TEXT SEGMENT:
───
Obama's export plan imports Europe's corporatism

I attended the annual conference of the Export-Import Bank, and what I saw wasn't pretty. My column today paints the picture:
"Germany is the model."
General Electric Chief Executive Officer Jeff Immelt, opening for President Obama at the annual conference of the federal export-subsidy agency, phrased Obama's industrial policy in terms that were not quite as focus-grouped as the president's.
Immelt was at the Export-Import Bank's conference rallying the troops behind Obama's National Export Initiative, aimed at doubling U.S. exports in five years. Immelt praised Germany and Japan's policies of "government and business working as a pack."
The GE CEO lamented that "for so long, we've said, 'It just doesn't matter. Let whatever happens happen.' "
But in Germany, Immelt pointed out, Chancellor Angela Merkel huddles with corporate leaders and says, "Let's kick some rear." The Germans exhibit stronger "public will" and national "vision," Immelt says. "The companies roam as a pack. They stick together. And the government supports the companies to be exporters."...
"If we stand on the sidelines," the president said Thursday, "while they [China and Germany] go after those customers, we'll lose out on the chance to create the good jobs our workers need right here at home. That's why standing on the sidelines is not what we intend to do. ... We need to up our game."
By "up our game," Obama largely means increase government subsidies for exporters -- greater taxpayer funding for export promotion programs, new "public-private partnerships" and more aggressive government advocacy.
───
WORK INSTRUCTION A: Transcribe the column excerpt on Obama's export plan in full, word for word.

RECORDS FOR THIS TASK:
───
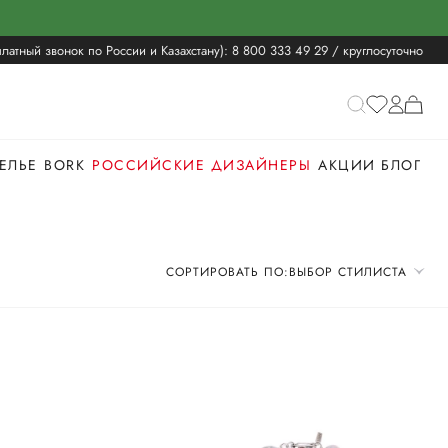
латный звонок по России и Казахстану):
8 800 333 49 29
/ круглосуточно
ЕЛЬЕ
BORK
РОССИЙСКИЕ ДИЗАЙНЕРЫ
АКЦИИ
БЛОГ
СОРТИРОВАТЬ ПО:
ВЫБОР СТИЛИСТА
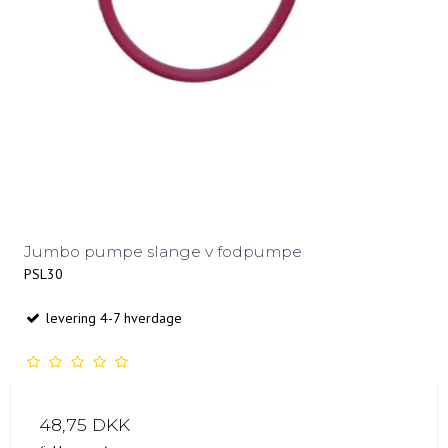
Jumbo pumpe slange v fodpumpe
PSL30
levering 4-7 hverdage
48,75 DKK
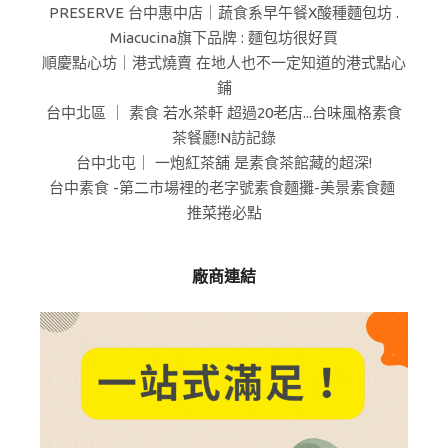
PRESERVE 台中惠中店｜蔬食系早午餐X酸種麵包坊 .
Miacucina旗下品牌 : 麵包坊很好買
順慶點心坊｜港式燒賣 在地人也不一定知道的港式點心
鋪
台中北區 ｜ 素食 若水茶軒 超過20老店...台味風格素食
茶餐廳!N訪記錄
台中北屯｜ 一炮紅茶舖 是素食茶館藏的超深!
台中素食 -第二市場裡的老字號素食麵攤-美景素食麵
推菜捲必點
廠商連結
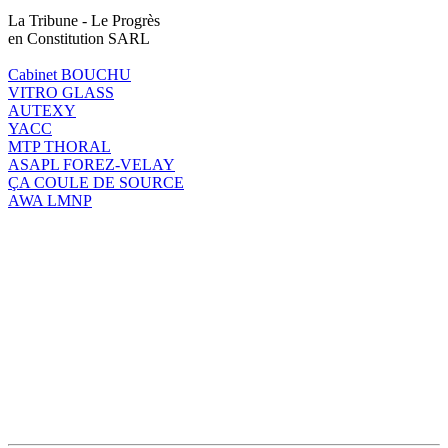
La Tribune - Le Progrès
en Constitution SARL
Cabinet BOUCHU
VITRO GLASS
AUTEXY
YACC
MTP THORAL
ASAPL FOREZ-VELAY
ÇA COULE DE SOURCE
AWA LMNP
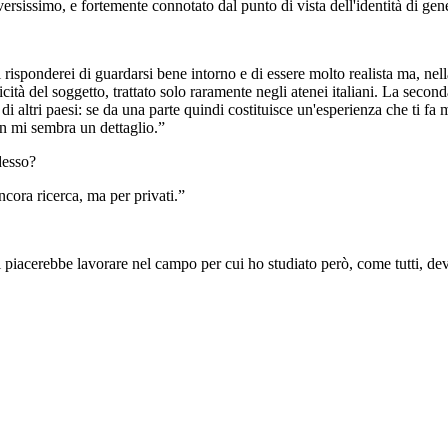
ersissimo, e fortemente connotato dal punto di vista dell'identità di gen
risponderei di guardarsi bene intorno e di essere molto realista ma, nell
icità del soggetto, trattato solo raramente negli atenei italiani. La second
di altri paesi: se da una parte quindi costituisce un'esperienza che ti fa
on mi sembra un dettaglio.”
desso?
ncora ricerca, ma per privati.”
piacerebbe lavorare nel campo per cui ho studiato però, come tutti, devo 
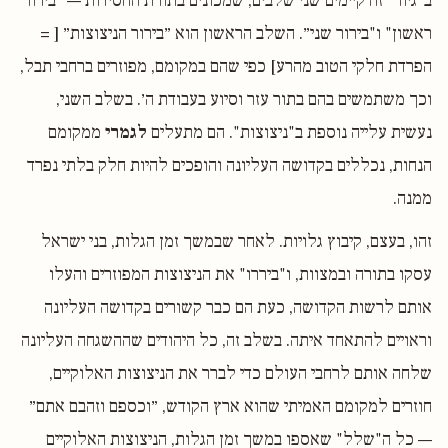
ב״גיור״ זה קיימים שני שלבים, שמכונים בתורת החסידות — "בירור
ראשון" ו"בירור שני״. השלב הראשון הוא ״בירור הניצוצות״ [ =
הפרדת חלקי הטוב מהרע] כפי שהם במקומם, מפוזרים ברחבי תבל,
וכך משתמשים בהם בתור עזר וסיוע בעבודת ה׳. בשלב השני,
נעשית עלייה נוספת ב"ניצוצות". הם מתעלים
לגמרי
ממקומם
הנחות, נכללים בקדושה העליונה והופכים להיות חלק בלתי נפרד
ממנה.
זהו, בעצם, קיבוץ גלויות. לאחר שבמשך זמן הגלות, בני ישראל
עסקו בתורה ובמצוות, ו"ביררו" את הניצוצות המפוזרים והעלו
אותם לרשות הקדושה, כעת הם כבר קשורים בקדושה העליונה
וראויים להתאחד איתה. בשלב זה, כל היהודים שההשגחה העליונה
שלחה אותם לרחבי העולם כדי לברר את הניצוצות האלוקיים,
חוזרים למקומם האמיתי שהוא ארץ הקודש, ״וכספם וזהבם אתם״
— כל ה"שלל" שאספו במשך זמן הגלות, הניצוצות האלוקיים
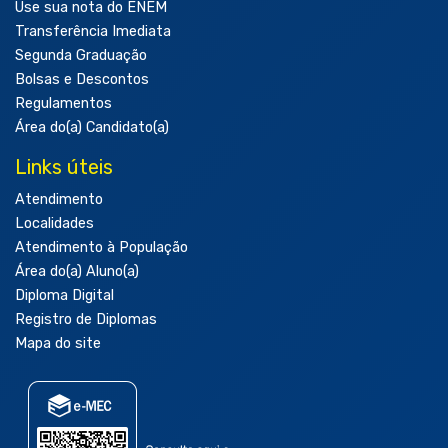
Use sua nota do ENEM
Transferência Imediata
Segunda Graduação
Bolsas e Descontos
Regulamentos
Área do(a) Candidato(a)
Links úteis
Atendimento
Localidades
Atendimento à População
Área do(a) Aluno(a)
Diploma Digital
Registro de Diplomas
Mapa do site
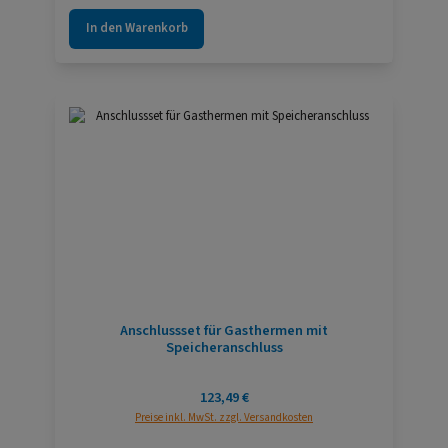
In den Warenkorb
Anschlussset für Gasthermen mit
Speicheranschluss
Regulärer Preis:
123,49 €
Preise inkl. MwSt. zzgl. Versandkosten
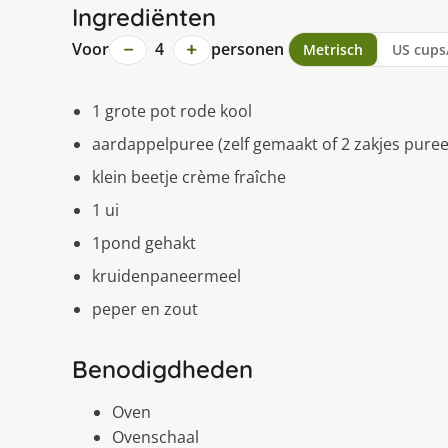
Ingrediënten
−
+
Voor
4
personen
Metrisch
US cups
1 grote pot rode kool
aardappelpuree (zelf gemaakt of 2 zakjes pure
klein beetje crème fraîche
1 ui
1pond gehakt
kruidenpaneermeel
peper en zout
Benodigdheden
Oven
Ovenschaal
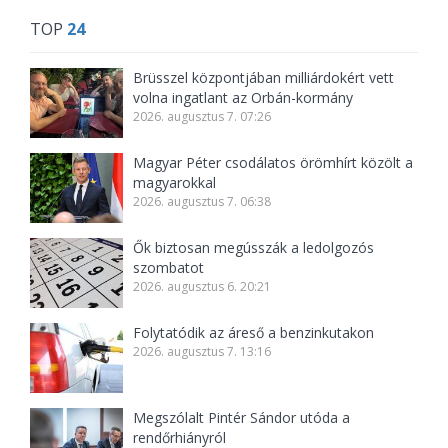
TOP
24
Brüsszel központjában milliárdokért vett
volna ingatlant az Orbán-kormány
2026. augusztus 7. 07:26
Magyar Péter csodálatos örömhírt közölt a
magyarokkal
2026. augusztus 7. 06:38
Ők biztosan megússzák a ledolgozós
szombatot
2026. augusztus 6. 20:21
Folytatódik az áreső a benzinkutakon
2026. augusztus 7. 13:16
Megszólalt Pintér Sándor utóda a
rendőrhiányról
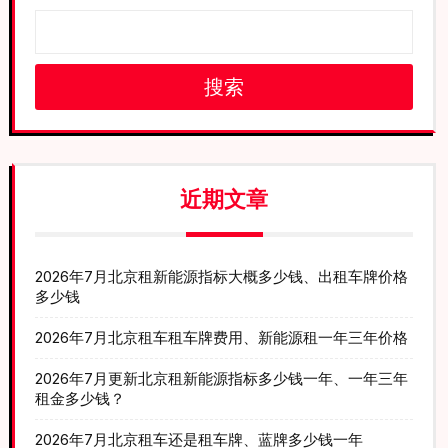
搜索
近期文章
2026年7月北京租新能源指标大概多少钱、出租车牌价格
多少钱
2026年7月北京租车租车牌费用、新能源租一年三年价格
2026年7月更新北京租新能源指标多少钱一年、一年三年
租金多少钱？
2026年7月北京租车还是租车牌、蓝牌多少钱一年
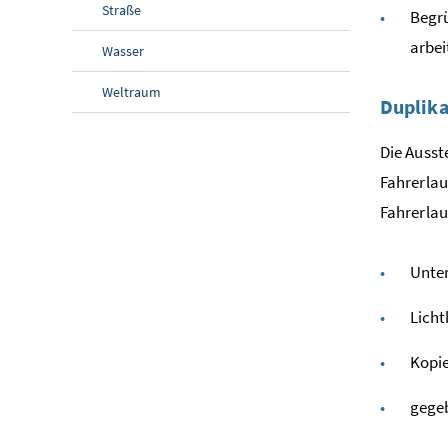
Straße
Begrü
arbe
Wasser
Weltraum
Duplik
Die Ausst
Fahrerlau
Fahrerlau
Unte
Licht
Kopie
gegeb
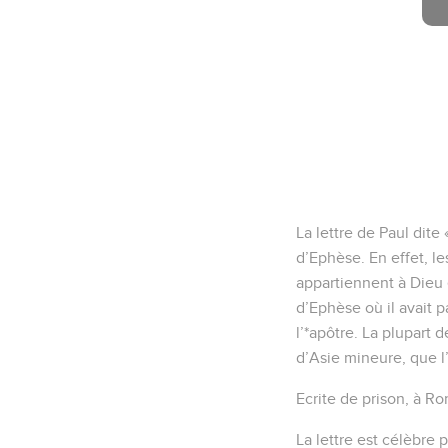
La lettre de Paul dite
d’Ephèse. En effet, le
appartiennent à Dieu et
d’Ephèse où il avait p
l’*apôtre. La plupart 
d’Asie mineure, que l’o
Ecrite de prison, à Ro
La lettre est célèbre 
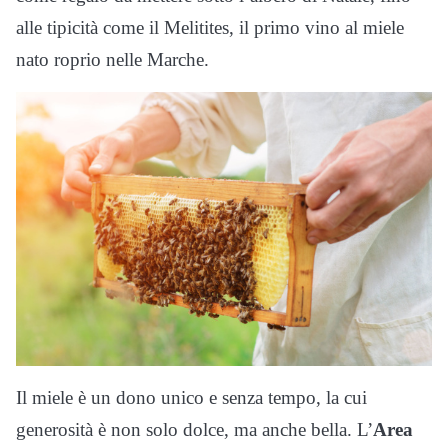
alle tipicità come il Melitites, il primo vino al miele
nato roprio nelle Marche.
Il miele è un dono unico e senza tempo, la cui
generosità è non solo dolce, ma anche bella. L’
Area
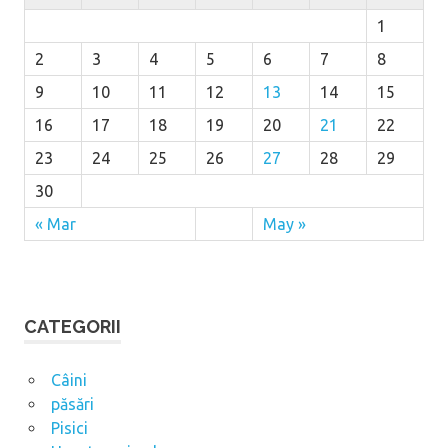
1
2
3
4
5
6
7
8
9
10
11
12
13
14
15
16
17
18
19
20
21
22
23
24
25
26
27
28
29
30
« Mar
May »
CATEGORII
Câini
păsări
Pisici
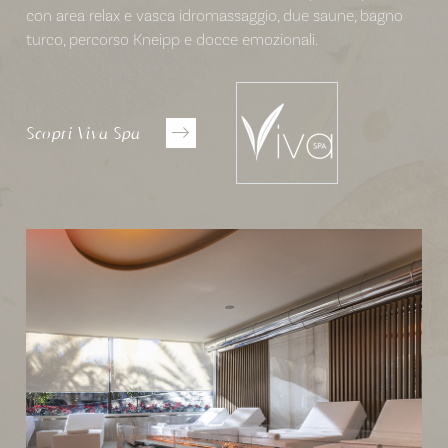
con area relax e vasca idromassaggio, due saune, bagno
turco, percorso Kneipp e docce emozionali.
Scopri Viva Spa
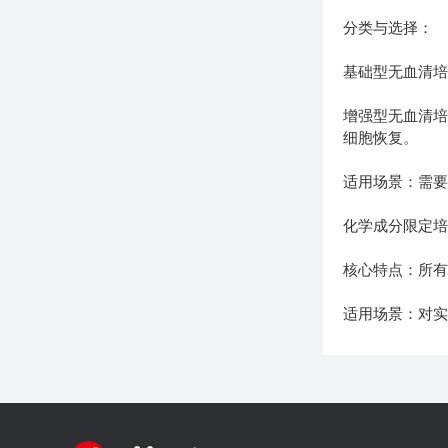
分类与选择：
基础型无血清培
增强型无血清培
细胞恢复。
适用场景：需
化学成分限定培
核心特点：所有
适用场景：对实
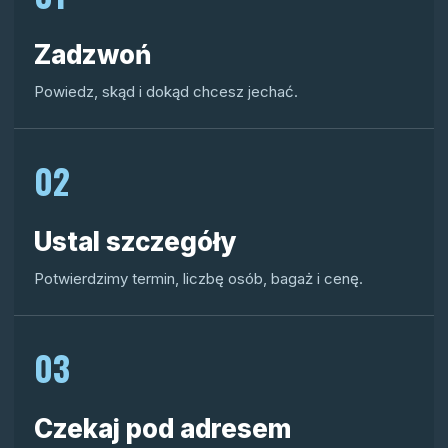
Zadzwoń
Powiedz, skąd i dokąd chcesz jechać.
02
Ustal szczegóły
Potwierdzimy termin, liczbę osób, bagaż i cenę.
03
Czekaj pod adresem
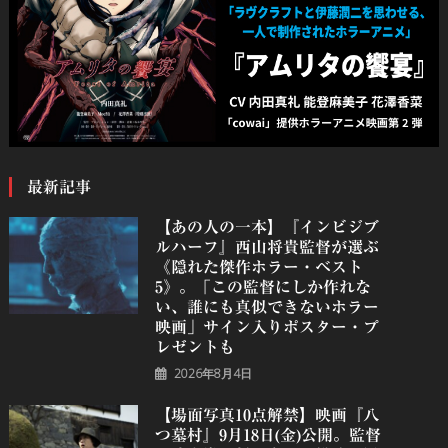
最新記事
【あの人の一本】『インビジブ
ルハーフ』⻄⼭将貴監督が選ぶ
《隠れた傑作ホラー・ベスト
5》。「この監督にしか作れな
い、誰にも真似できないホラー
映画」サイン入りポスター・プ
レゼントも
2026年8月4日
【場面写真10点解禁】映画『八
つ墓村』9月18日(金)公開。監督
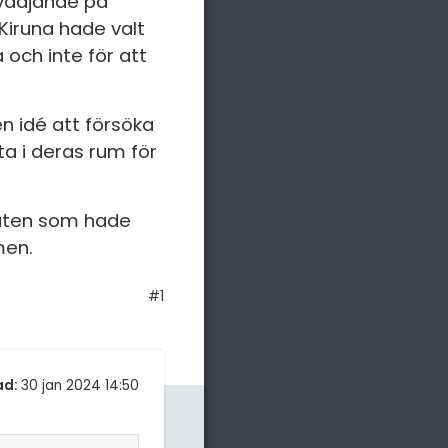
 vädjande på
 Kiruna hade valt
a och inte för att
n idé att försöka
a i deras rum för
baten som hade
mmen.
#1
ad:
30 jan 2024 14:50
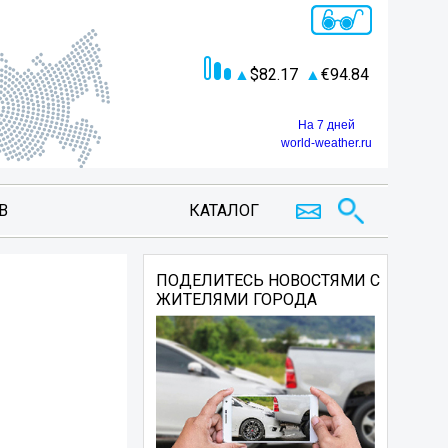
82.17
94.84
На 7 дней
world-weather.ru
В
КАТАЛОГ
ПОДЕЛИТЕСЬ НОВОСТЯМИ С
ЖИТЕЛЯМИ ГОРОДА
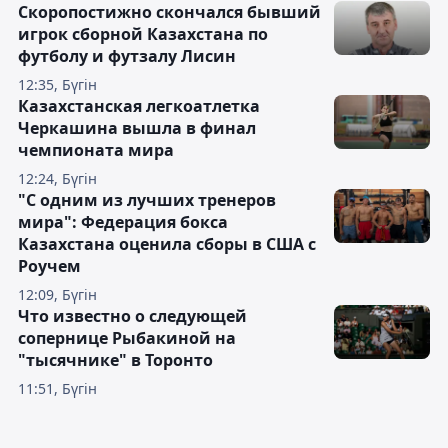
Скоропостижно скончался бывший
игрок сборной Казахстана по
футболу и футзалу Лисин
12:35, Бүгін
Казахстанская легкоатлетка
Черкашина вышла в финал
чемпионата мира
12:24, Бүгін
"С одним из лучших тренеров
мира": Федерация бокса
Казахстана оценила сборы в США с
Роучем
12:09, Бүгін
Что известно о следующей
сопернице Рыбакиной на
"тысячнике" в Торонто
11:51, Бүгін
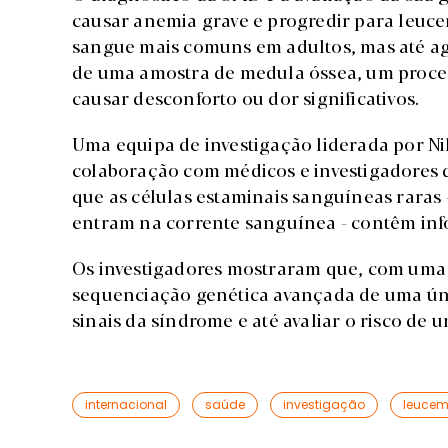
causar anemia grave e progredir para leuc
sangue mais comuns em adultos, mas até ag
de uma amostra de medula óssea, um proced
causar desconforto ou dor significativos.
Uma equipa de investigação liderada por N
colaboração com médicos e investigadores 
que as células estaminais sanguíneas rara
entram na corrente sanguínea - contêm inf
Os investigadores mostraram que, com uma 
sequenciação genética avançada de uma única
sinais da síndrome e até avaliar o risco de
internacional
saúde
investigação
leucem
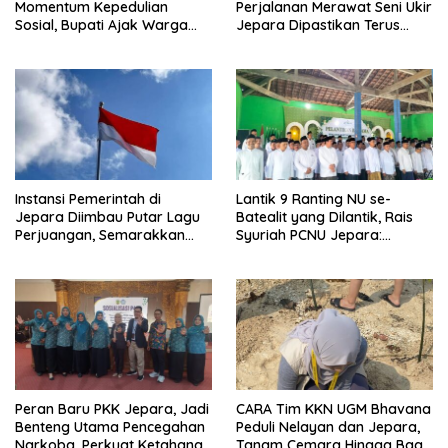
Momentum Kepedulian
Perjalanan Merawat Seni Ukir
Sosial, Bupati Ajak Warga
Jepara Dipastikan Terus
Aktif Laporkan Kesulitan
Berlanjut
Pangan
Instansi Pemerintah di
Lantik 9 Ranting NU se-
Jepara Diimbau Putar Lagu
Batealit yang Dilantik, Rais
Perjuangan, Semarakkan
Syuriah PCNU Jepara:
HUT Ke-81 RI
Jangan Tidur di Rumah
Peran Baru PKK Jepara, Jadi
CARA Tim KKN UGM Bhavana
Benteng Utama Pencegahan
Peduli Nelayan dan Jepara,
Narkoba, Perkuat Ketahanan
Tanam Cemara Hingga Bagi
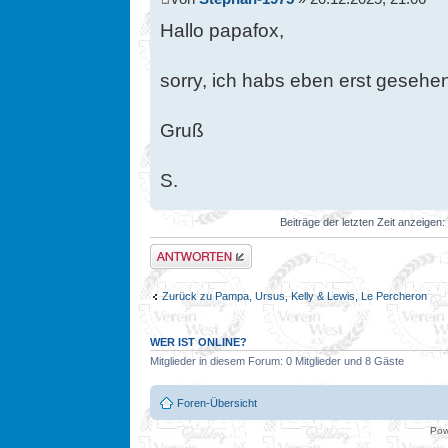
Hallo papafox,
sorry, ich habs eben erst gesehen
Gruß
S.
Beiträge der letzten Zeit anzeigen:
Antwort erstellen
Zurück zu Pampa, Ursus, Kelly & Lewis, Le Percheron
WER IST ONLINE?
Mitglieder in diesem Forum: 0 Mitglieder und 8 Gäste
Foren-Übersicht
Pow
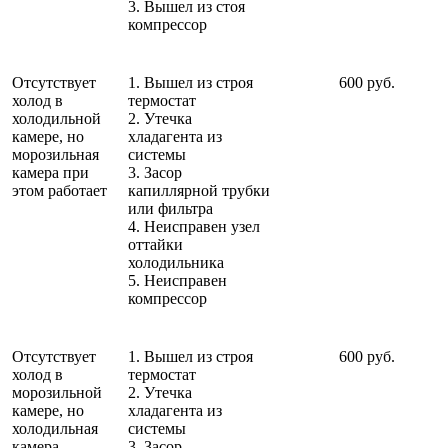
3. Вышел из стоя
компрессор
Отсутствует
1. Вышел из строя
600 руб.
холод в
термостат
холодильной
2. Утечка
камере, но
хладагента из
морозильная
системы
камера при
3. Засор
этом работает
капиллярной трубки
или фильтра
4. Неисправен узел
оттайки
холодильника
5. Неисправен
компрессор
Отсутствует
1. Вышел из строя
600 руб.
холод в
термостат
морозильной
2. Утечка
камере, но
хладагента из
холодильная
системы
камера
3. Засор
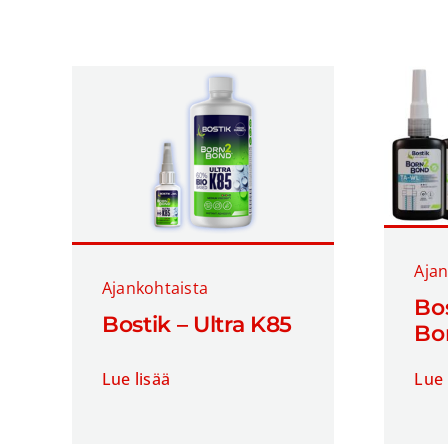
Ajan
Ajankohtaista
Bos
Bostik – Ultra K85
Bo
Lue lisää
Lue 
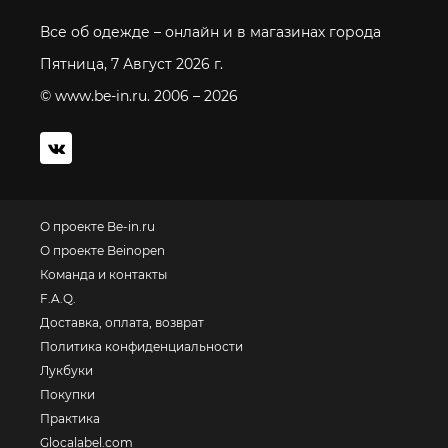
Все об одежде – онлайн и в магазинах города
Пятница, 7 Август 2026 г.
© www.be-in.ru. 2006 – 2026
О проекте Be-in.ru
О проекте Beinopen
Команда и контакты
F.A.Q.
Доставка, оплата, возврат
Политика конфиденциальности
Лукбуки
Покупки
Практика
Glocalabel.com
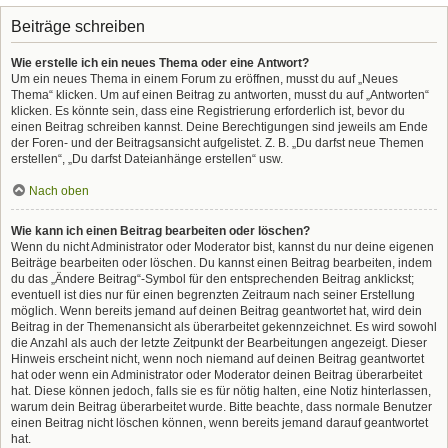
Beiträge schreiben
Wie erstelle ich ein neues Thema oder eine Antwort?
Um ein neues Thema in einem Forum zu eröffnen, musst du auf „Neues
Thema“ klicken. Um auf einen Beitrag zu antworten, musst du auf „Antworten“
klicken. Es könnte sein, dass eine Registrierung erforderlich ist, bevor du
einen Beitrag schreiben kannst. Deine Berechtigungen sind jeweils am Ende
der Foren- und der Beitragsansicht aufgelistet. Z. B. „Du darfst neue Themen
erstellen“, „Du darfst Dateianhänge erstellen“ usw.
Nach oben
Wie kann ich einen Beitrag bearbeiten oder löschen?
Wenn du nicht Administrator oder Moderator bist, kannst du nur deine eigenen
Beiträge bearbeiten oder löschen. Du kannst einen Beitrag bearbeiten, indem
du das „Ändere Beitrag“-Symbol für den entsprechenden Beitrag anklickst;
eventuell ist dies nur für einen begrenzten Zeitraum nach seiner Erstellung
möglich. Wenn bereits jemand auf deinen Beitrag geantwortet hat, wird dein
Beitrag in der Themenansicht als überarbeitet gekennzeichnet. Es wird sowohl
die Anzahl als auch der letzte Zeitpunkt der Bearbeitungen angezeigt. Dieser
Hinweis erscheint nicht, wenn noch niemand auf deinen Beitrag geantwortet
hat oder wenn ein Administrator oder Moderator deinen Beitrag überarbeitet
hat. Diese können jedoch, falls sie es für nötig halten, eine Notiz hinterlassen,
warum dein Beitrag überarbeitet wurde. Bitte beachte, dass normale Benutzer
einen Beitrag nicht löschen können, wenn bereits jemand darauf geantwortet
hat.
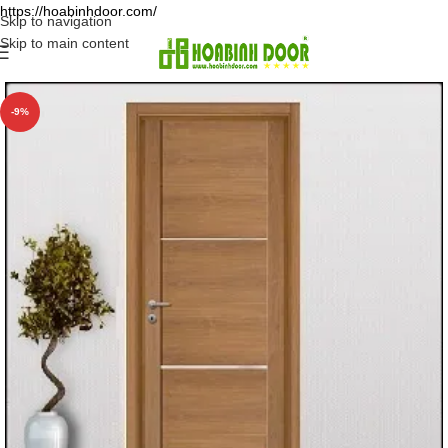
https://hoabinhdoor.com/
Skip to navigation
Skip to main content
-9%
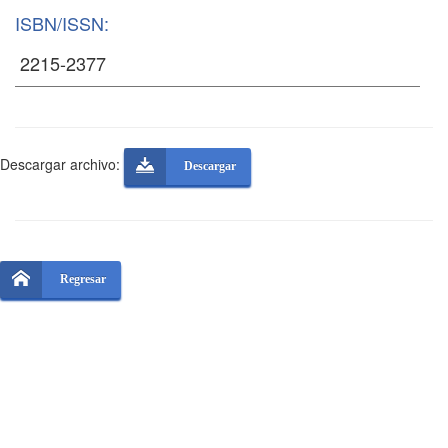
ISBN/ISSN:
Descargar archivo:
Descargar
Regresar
───
WORK INSTRUCTION B: Express the listing lines as a JSON list of strings, one string per line with blank lines omitted, starting at the line that contains "vädjande på" and ending after the line that contains "11:51, Бүгін". Leave the pictures out of the answer.

EXERCISE RESPONSE A:
Obama's export plan imports Europe's corporatism

I attended the annual conference of the Export-Import Bank, and what I saw wasn't pretty. My column today paints the picture:
"Germany is the model."
General Electric Chief Executive Officer Jeff Immelt, opening for President Obama at the annual conference of the federal export-subsidy agency, phrased Obama's industrial policy in terms that were not quite as focus-grouped as the president's.
Immelt was at the Export-Import Bank's conference rallying the troops behind Obama's National Export Initiative, aimed at doubling U.S. exports in five years. Immelt praised Germany and Japan's policies of "government and business working as a pack."
The GE CEO lamented that "for so long, we've said, 'It just doesn't matter. Let whatever happens happen.' "
But in Germany, Immelt pointed out, Chancellor Angela Merkel huddles with corporate leaders and says, "Let's kick some rear." The Germans exhibit stronger "public will" and national "vision," Immelt says. "The companies roam as a pack. They stick together. And the government supports the companies to be exporters."...
"If we stand on the sidelines," the president said Thursday, "while they [China and Germany] go after those customers, we'll lose out on the chance to create the good jobs our workers need right here at home. That's why standing on the sidelines is not what we intend to do. ... We need to up our game."
By "up our game," Obama largely means increase government subsidies for exporters -- greater taxpayer funding for export promotion programs, new "public-private partnerships" and more aggressive government advocacy.

EXERCISE RESPONSE B:
[
  " vädjande på",
  " Kiruna hade valt",
  "a och inte för att",
  "n idé att försöka",
  "a i deras rum för",
  "baten som hade",
  "mmen.",
  "#1",
  "ad:",
  "30 jan 2024 14:50",
  "82.17",
  "94.84",
  "На 7 дней",
  "world-weather.ru",
  "В",
  "КАТАЛОГ",
  "ПОДЕЛИТЕСЬ НОВОСТЯМИ С",
  "ЖИТЕЛЯМИ ГОРОДА",
  "Скоропостижно скончался бывший",
  "игрок сборной Казахстана по",
  "футболу и футзалу Лисин",
  "12:35, Бүгін",
  "Казахстанская легкоатлетка",
  "Черкашина вышла в финал",
  "чемпионата мира",
  "12:24, Бүгін",
  "\"С одним из лучших тренеров",
  "мира\": Федерация бокса",
  "Казахстана оценила сборы в США с",
  "Роучем",
  "12:09, Бүгін",
  "Что известно о следующей",
  "сопернице Рыбакиной на",
  "\"тысячнике\" в Торонто",
  "11:51, Бүгін"
]